Премьера кино
Фильм Клер Дени "Славные ублюдки" (Les salauds) вышел в российский прокат, ограниченный, очевидно, из-за замыкающей его порнографической сцены. По мнению МИХАИЛА ТРОФИМЕНКОВА, в фильмах Дени непристойны самые невинные планы, а порнографией занимается тот, кто, обманывая зрителей намеками на Тарантино, прибавил эпитет "славные" к самодостаточному названию "Ублюдки".
Если пересказывать содержание "Ублюдков", они покажутся изощренным сексопатологическим триллером. Капитан Марко (Венсан Линдон) покидает любимый танкер, чтобы мстить обидчику своей сестры Сандры (Жюли Батай). Обидчик — импотент Лапорт, обладатель частного самолета, содержанки Рафаэль (Кьяра Мастроянни) с маленьким сыном, губ педофила и седины садиста (Мишель Сюбор).
По его вине муж Сандры разорился и покончил с собой, оставив долги, чреватые потерей любимого семейного бизнеса по производству сексуальной обуви. Словно этого мало, племянница Марко — не очень, но все-таки несовершеннолетняя — лежит в клинике с резаными венами. А в клинику ее привезли, подобрав гуляющей по ночному Парижу голой, окровавленной и в измененном состоянии сознания. А бродила она потому, что ее изнасиловали способом, описанным в "Святилище" Фолкнера и процитированным с вариациями в "Грузе 200" Балабанова. Положим, в ее несчастьях виноваты родители: чего еще ждать от жизни девушке, которой папа с мамой дали хорошее, навсегда оприходованное маркизом де Садом имя Жюстина (Лола Кретон).
Постепенность, с которой Марко входит в курс бед, у иного режиссера вызвала бы желание запеть: "Все хорошо, прекрасная маркиза!". Для экранного мира, который Дени создает уже четверть века, цепная катастрофичность — не роскошь, а норма бытия, вводные данные. Если герои что-то теряют, они теряют все, обретая лишь неопределенной длительности мучения. Но ощущения гран-гиньоля или шантажа зрителей не возникает. Все беды героев на первый взгляд социально или физиологически конкретны: гражданская война в Африке ("Белый материал", 2010), болезнь сердца ("Незваный гость", 2004), сексуальная вседозволенность состоятельной Франции, как в "Ублюдках". Или, к примеру, каннибализм, которым больна героиня Беатрис Даль в гениальном фильме "Что ни день, то неприятности" (2001).

» Задания к упражнению
1. Ответьте на вопросы по рецензии.
(a) Кто играет капитана Марко?
(b) Как зовут племянницу Марко?
(c) Какая беда героев связана с фильмом «Незваный гость» (2004)?
2. Согласуются ли с рецензией эти утверждения? Ответьте «да» или «нет» и приведите решающие слова из рецензии.
(a) Марко покидает танкер, чтобы мстить обидчику своей сестры.
(b) Фильм «Белый материал» вышел в 2004 году.
(c) Героиня Беатрис Даль больна каннибализмом.
3. Перепишите отрывок рецензии от «Премьера кино» до «садиста (Мишель Сюбор).» включительно, заменив «танкер» на «корабль».
Список здесь ни при чем.

» Исходные материалы
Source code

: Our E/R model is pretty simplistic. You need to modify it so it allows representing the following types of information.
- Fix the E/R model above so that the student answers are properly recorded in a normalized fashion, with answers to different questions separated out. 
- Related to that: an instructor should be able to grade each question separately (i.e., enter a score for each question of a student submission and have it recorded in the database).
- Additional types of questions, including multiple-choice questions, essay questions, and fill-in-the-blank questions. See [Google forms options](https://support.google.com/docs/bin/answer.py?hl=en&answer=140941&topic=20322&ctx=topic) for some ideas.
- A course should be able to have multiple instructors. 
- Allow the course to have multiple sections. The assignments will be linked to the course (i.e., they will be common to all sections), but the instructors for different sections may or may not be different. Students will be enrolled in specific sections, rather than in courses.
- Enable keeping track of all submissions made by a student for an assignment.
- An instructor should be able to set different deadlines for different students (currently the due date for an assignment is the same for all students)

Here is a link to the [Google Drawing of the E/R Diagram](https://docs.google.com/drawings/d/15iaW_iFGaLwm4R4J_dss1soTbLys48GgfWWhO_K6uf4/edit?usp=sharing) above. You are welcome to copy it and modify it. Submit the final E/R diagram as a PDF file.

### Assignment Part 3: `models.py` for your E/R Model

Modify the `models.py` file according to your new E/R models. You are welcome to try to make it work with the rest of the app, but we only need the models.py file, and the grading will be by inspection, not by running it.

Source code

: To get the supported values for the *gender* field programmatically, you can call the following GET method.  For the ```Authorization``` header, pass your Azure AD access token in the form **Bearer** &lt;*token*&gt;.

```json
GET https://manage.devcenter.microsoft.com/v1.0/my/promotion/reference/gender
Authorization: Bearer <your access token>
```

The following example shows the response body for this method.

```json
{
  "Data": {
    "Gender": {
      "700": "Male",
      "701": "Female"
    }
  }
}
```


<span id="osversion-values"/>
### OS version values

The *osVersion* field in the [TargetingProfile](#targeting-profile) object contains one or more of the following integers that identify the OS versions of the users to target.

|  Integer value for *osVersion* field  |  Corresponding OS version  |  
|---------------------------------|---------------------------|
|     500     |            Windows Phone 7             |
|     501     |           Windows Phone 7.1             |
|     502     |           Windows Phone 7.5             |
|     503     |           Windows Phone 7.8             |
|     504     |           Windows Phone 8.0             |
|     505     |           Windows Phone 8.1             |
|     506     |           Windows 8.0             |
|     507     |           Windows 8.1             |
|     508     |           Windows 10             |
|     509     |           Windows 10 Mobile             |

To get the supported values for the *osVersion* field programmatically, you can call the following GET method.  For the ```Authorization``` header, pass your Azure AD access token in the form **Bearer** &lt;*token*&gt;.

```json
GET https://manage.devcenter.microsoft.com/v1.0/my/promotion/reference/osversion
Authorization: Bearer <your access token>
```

» Ответы к заданиям
1.
(a) Венсан Линдон.
(b) Жюстина.
(c) Болезнь сердца.

2.
(a) Да: «покидает любимый танкер, чтобы мстить обидчику своей сестры Сандры».
(b) Нет: «гражданская война в Африке ("Белый материал", 2010)».
(c) Да: «каннибализм, которым больна героиня Беатрис Даль».

3.
Премьера кино
Фильм Клер Дени "Славные ублюдки" (Les salauds) вышел в российский прокат, ограниченный, очевидно, из-за замыкающей его порнографической сцены. По мнению МИХАИЛА ТРОФИМЕНКОВА, в фильмах Дени непристойны самые невинные планы, а порнографией занимается тот, кто, обманывая зрителей намеками на Тарантино, прибавил эпитет "славные" к самодостаточному названию "Ублюдки".
Если пересказывать содержание "Ублюдков", они покажутся изощренным сексопатологическим триллером. Капитан Марко (Венсан Линдон) покидает любимый корабль, чтобы мстить обидчику своей сестры Сандры (Жюли Батай). Обидчик — импотент Лапорт, обладатель частного самолета, содержанки Рафаэль (Кьяра Мастроянни) с маленьким сыном, губ педофила и седины садиста (Мишель Сюбор).